When Mollykate Geddis began planning her MFA thesis months ago, she felt anxious. But by the end of her months of work, she had created a piece that managed to regulate her anxiety in the process.
The artwork, titled “Visual Pleasure,” features crocheted bright and warm-colored granny squares with ceramic squares woven in between. The way the ceramic disrupts the crocheted pattern is meant to “stimulate and celebrate anxiety,” according to Geddis.
Her work invites the viewer to make their own sense of the piece to soothe the discomfort created by the disruption in the pattern. She described her piece as a “reflection on the human tendency to create a balance between two opposing forces that coexist and interconnect,” such as order and chaos.
“When I am creating, I have found it important to start from a place of anxiety,” Geddis said, explaining that she found her own sense of calm by working through her creative processes in a rhythmic and systematic way.
Crocheting a granny square requires counting and working in round and simplistic patterns.
“It’s both this physical and mental state that’s almost like a meditation,” she said.
Geddis said she had been working nearly 60 hours per week on it for the past few months — she wasn’t without help, though. Her mother made plenty of granny squares along with other family, friends and members of the community.
“It really took an army to put together,” Geddis said.
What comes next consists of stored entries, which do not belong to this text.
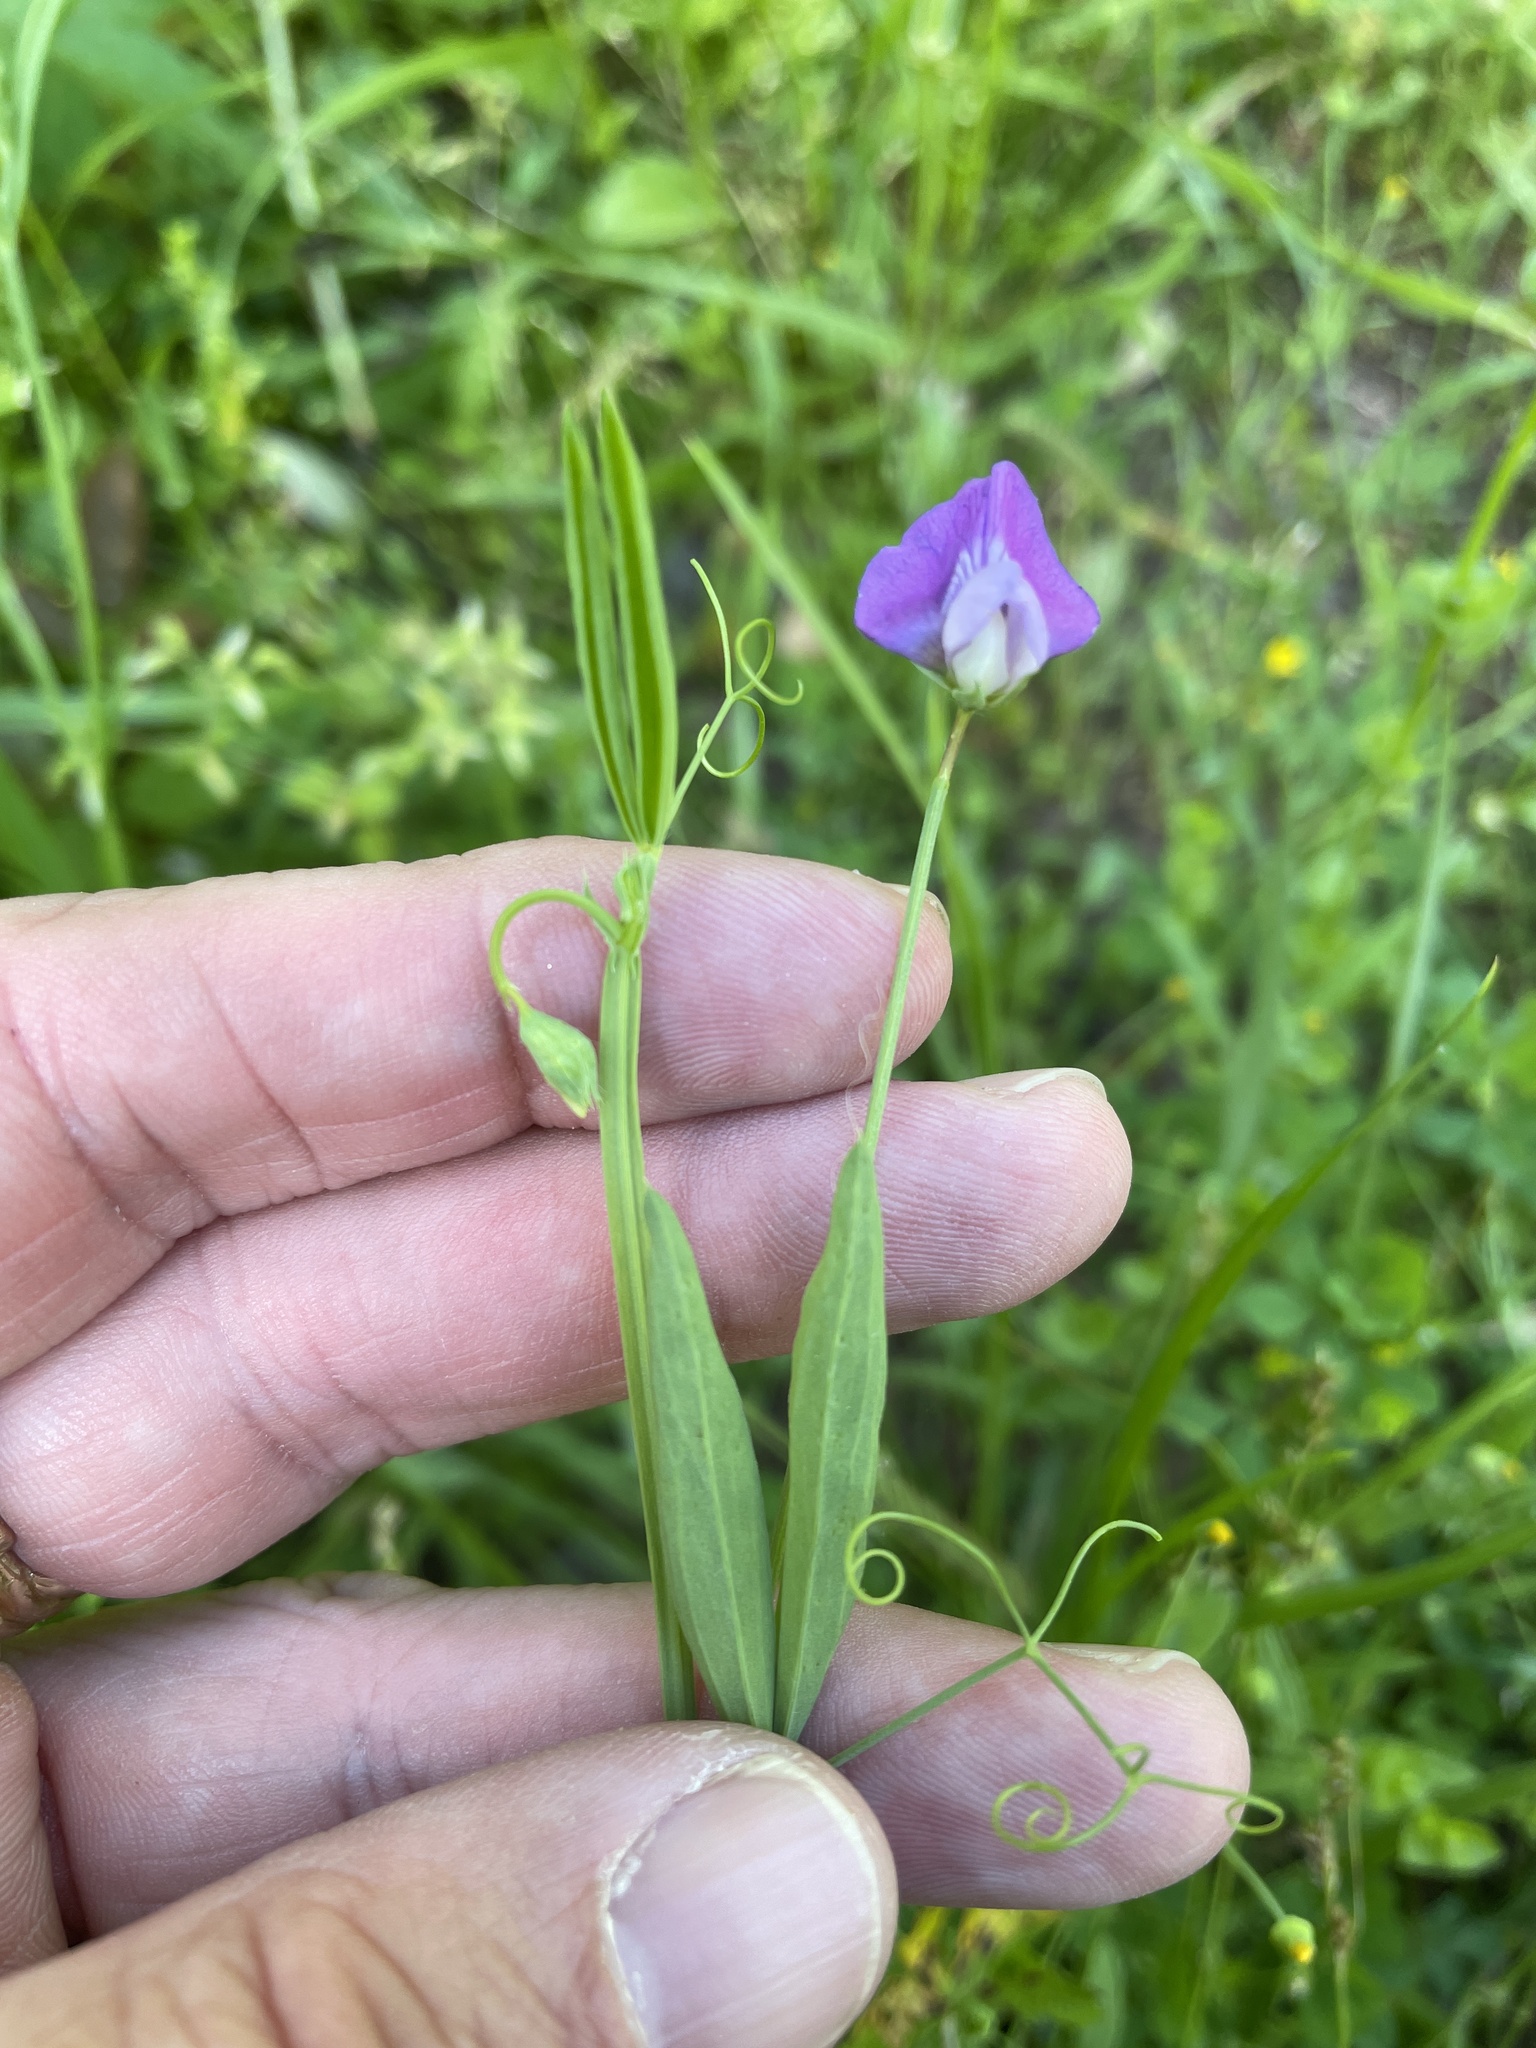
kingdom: Plantae
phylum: Tracheophyta
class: Magnoliopsida
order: Fabales
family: Fabaceae
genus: Lathyrus
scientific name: Lathyrus hirsutus
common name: Hairy vetchling
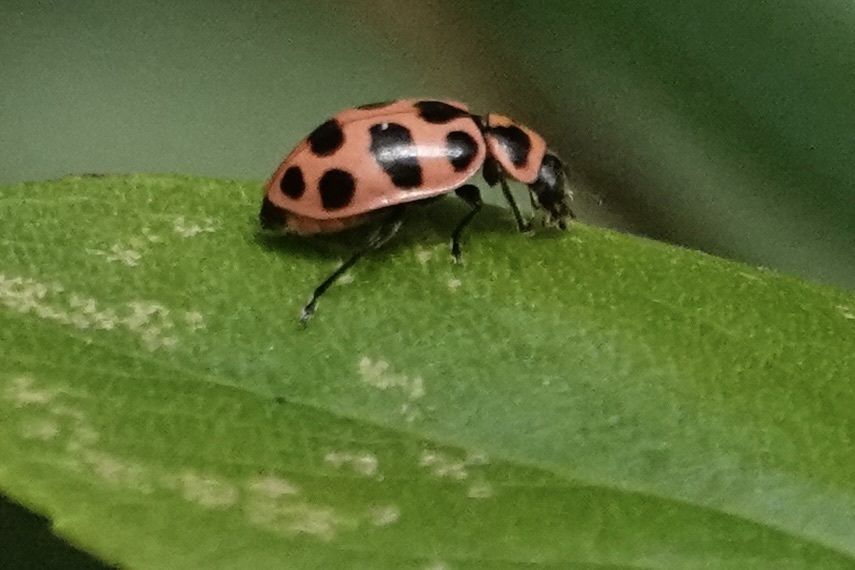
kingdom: Animalia
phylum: Arthropoda
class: Insecta
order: Coleoptera
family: Coccinellidae
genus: Coleomegilla
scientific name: Coleomegilla maculata
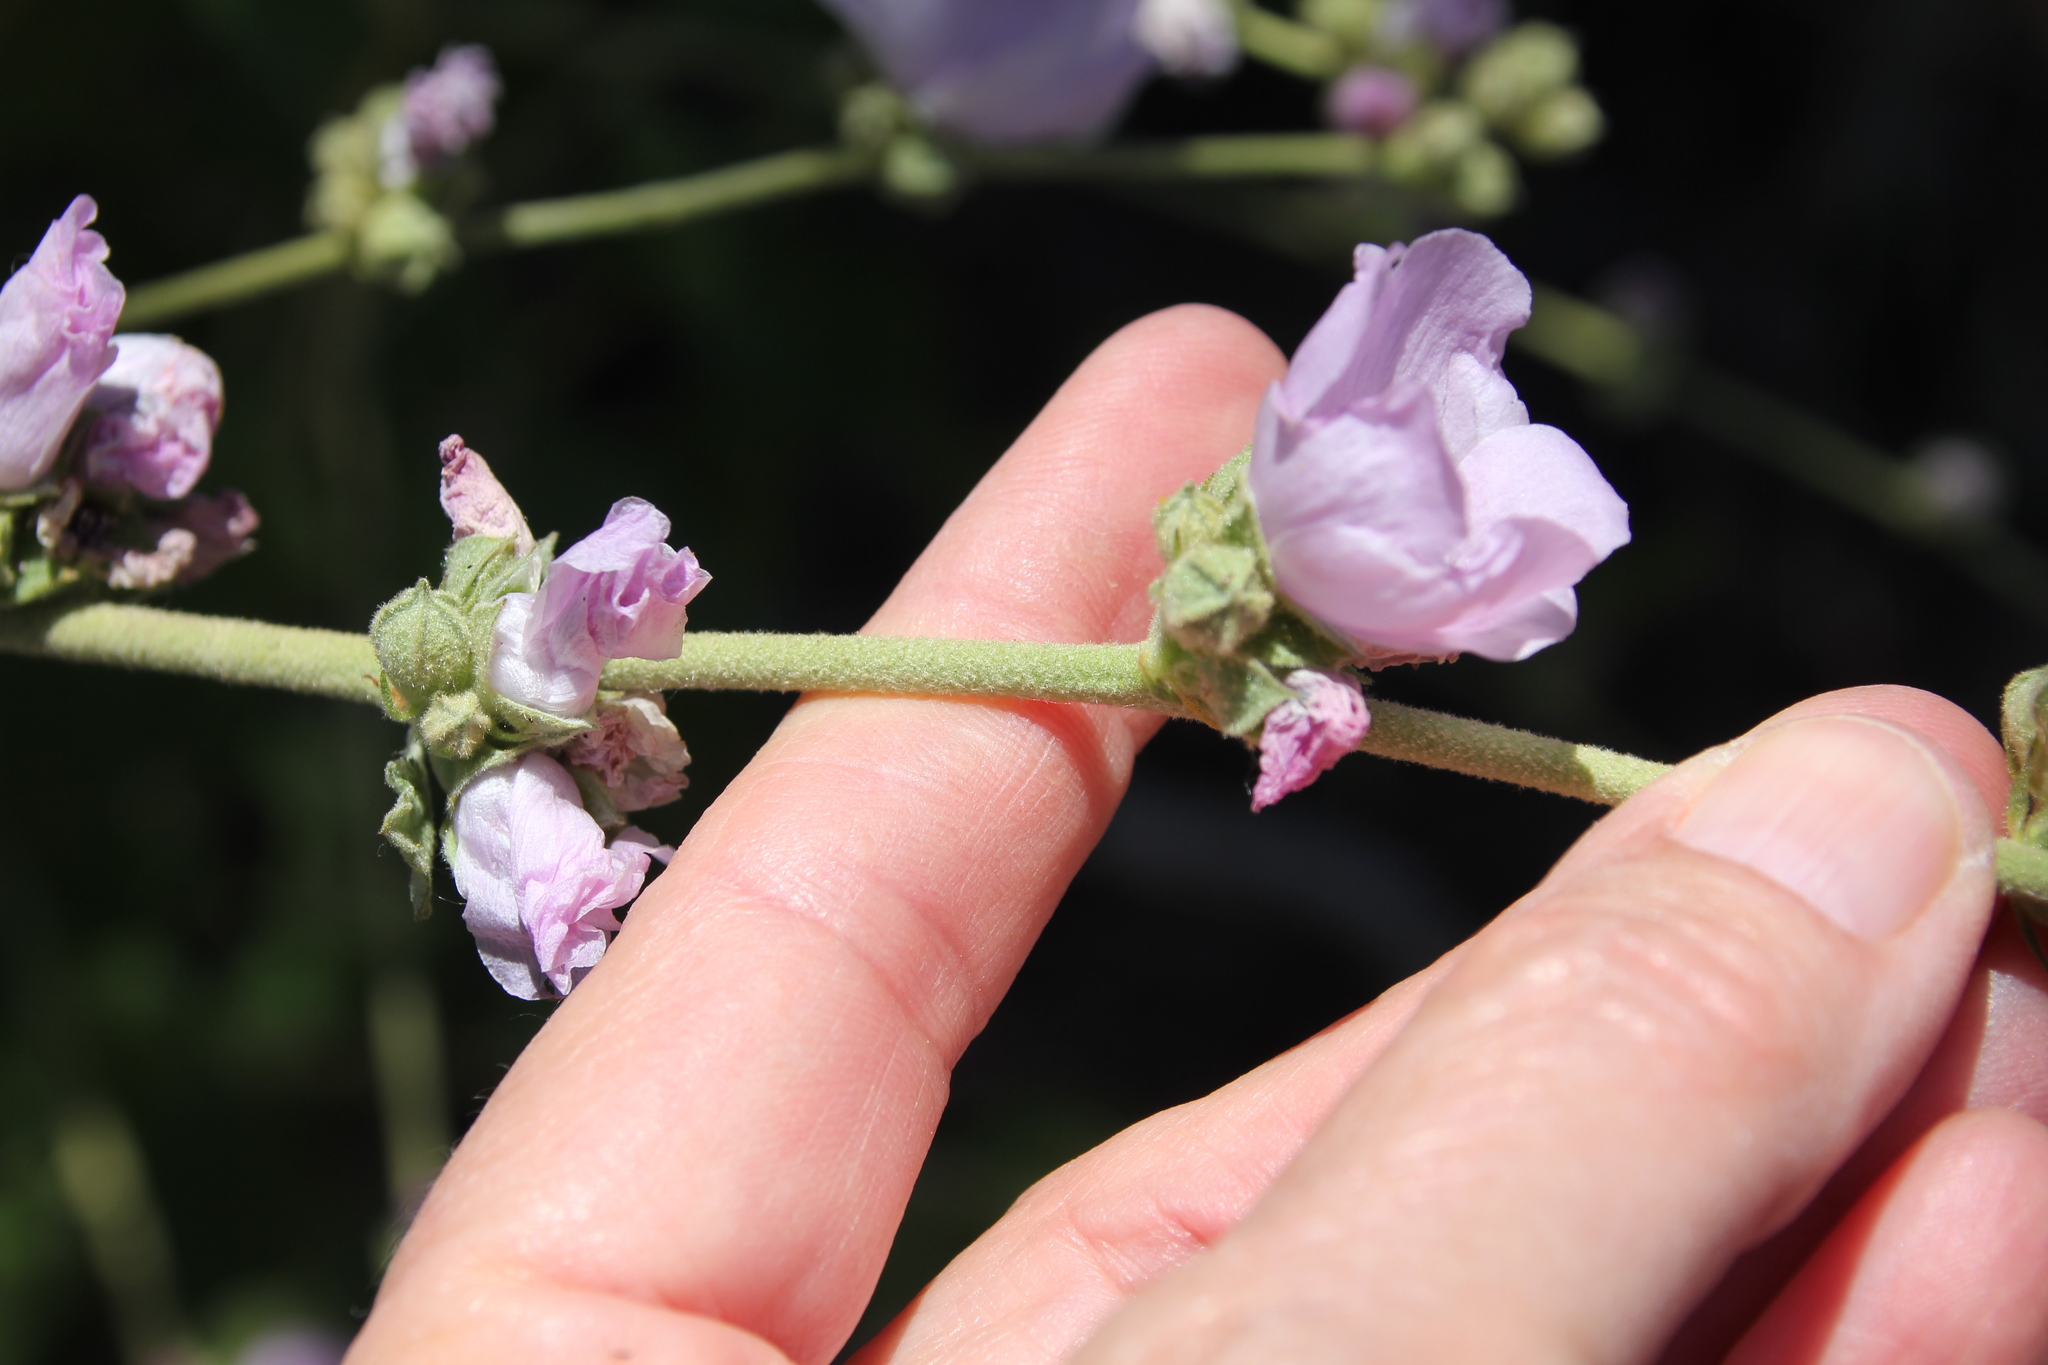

A significant part of the concept is not just how the artwork sits in the space; it’s also how the artwork transforms the environment and how the viewer interacts with it. Her work invites the audience to explore the feelings that arise while viewing.
Some of the artwork draped in a curtain down from the ceiling of the Clayton Staples Gallery, while some of the strings began at the floor and stretched upward.
Geddis said she could’ve “let gravity do its will,” but because of how gravity interacts with the environment, she wanted to arrange the artwork in a non-traditional way.
While the artwork’s colors were meant to be inviting, Geddis also wanted there to be a confrontation of “How am I going to interact with the space?” when moving about the room, which is meant to initiate further need of soothing techniques to ease the discomfort.
“Human beings crave and enjoy order, but they also enjoy the process of creating order out of chaos,” Geddis said in her written exhibition statement.